William Butler Yeats

The Cat And The Moon - Analysis

A fable of kinship between instinct and the sky

Yeats’s poem treats the cat Minnaloushe and the moon as close relatives—not because they resemble each other on the surface, but because they share a deeper law: restless change. The cat went here and there while the moon spun round like a top, and that pairing sets up the poem’s central claim: animal life and celestial motion aren’t opposites; they are two versions of the same wandering energy. Yet the kinship is uneasy. The moon’s pure cold light both attracts and disturbs, as if beauty, when it is too distant and exact, can unsettle the body that looks up at it.

The moon’s coldness, the cat’s troubled blood

The poem makes the moon feel almost antiseptic—pure and cold—and then immediately places that chill against animal blood. Minnaloushe stared not out of calm admiration but because the light troubled him. That verb matters: the moon isn’t simply an object; it acts on him, stirring something half-fearful, half-fascinated. Even the cat’s name, Black Minnaloushe, sharpens the contrast: black fur under a white moon, warm life under an impersonal lamp.

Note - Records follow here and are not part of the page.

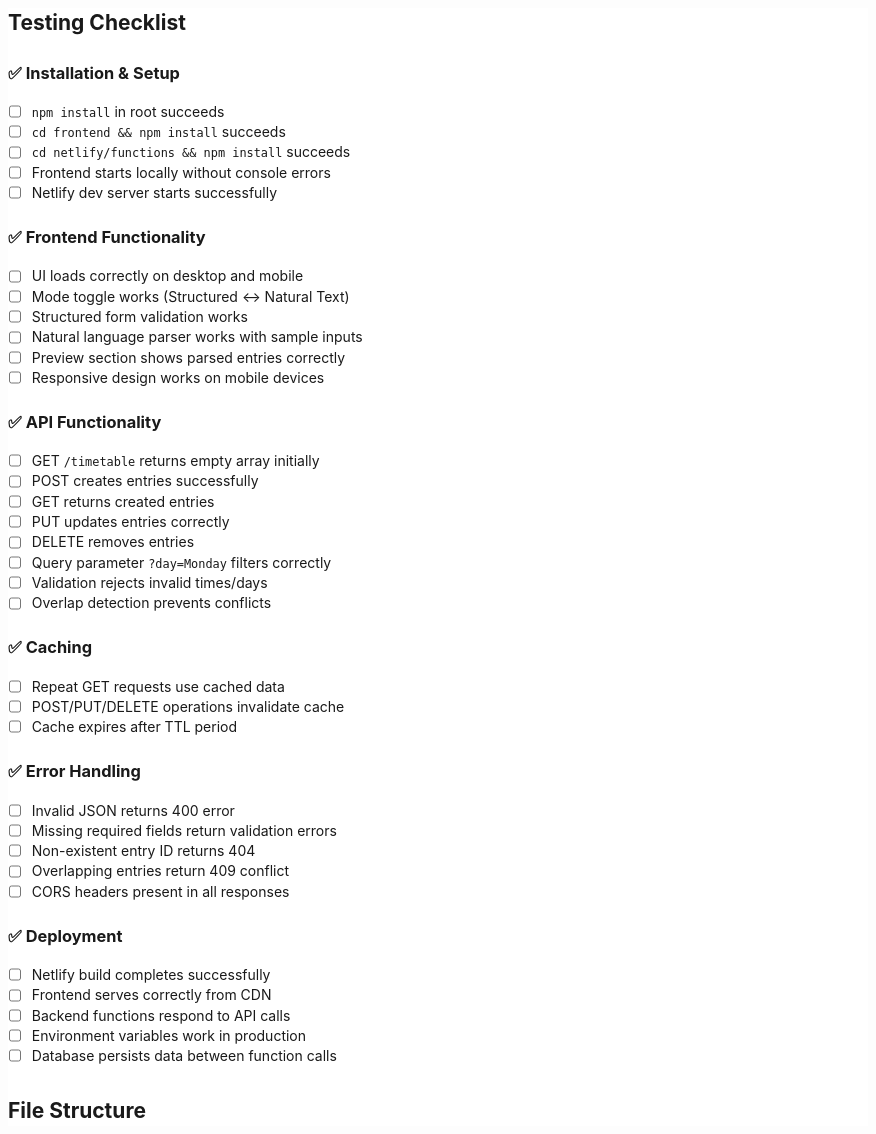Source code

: ## Testing Checklist

### ✅ Installation & Setup
- [ ] `npm install` in root succeeds
- [ ] `cd frontend && npm install` succeeds
- [ ] `cd netlify/functions && npm install` succeeds
- [ ] Frontend starts locally without console errors
- [ ] Netlify dev server starts successfully

### ✅ Frontend Functionality
- [ ] UI loads correctly on desktop and mobile
- [ ] Mode toggle works (Structured ↔ Natural Text)
- [ ] Structured form validation works
- [ ] Natural language parser works with sample inputs
- [ ] Preview section shows parsed entries correctly
- [ ] Responsive design works on mobile devices

### ✅ API Functionality
- [ ] GET `/timetable` returns empty array initially
- [ ] POST creates entries successfully
- [ ] GET returns created entries
- [ ] PUT updates entries correctly
- [ ] DELETE removes entries
- [ ] Query parameter `?day=Monday` filters correctly
- [ ] Validation rejects invalid times/days
- [ ] Overlap detection prevents conflicts

### ✅ Caching
- [ ] Repeat GET requests use cached data
- [ ] POST/PUT/DELETE operations invalidate cache
- [ ] Cache expires after TTL period

### ✅ Error Handling
- [ ] Invalid JSON returns 400 error
- [ ] Missing required fields return validation errors
- [ ] Non-existent entry ID returns 404
- [ ] Overlapping entries return 409 conflict
- [ ] CORS headers present in all responses

### ✅ Deployment
- [ ] Netlify build completes successfully
- [ ] Frontend serves correctly from CDN
- [ ] Backend functions respond to API calls
- [ ] Environment variables work in production
- [ ] Database persists data between function calls

## File Structure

The invitation to dance: playfulness with a serious edge

Mid-poem the speaker turns directly to the cat—Do you dance—and the tone briefly becomes teasing, even charming. But the dance isn’t merely cute; it’s a proposal for how to live with change. When two close kindred meet, the speaker asks, What better than call a dance? The moon’s motion becomes a kind of etiquette, a courtly fashion, and the speaker imagines the cat teaching the moon a new dance turn. That fantasy flips the power dynamic: instead of the animal being ruled by the sky, the animal might instruct the sacred thing above.

Phases and pupils: the poem’s real subject is transformation

The later lines quietly deepen the poem from flirtation into meditation. The moon, once a steady cold presence, is suddenly a body that has taken a new phase. Then the poem tightens the connection: Minnaloushe’s pupils will pass from change to change, mirroring the moon’s shift from round to crescent and back again. The cat’s eyes literally alter with light, so the moon is not only an object he watches; it is a force that reshapes his perception. The tension is that Minnaloushe seems both driven and dignified—he creeps and runs like an instinctive hunter, yet he is also important and wise, as if wisdom here means accepting you are made to be altered.

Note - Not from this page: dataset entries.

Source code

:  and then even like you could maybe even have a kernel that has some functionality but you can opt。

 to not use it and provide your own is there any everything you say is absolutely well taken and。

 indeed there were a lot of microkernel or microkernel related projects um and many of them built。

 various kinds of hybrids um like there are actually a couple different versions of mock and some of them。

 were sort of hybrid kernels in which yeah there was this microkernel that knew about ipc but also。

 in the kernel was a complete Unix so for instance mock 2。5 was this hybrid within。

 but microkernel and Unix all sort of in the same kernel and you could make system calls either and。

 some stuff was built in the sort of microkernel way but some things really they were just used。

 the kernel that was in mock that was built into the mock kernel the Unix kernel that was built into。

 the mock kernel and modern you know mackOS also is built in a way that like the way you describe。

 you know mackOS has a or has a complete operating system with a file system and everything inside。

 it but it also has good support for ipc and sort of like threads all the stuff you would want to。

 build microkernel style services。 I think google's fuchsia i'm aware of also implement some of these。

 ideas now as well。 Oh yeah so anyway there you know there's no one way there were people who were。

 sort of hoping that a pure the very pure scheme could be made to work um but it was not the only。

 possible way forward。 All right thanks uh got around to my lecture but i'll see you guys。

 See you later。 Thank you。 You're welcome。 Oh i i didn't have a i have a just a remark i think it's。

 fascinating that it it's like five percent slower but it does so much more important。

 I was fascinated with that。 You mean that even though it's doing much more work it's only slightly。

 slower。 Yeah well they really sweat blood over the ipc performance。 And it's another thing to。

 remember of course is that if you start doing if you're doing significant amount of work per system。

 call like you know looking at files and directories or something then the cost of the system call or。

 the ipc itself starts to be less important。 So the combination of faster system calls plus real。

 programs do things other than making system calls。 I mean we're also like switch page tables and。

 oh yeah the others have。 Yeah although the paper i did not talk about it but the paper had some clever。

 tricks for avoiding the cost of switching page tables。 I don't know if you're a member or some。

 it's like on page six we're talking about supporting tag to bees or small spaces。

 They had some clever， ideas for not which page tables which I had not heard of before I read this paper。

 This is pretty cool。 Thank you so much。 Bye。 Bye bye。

Alone under the sacred lamp: dignity without comfort

The ending keeps its wonder but refuses comfort. Minnaloushe moves alone, traveling from moonlit place to place, and the moon is explicitly named sacred, a word that elevates it beyond mere scenery. Still, the sacredness doesn’t warm; it governs. The final image—His changing eyes lifted to the changing moon—lands on a kind of mutual mutability: not a stable self admiring a stable heaven, but two changing things locked into a relationship neither can escape.

The unsettling question the poem leaves behind

When the speaker asks, Does Minnaloushe know, it’s hard not to hear a question about us as well. If the cat’s pupils change because of the moon, how much of what looks like our own choice or wisdom is really just an exquisite adjustment to whatever light happens to be overhead?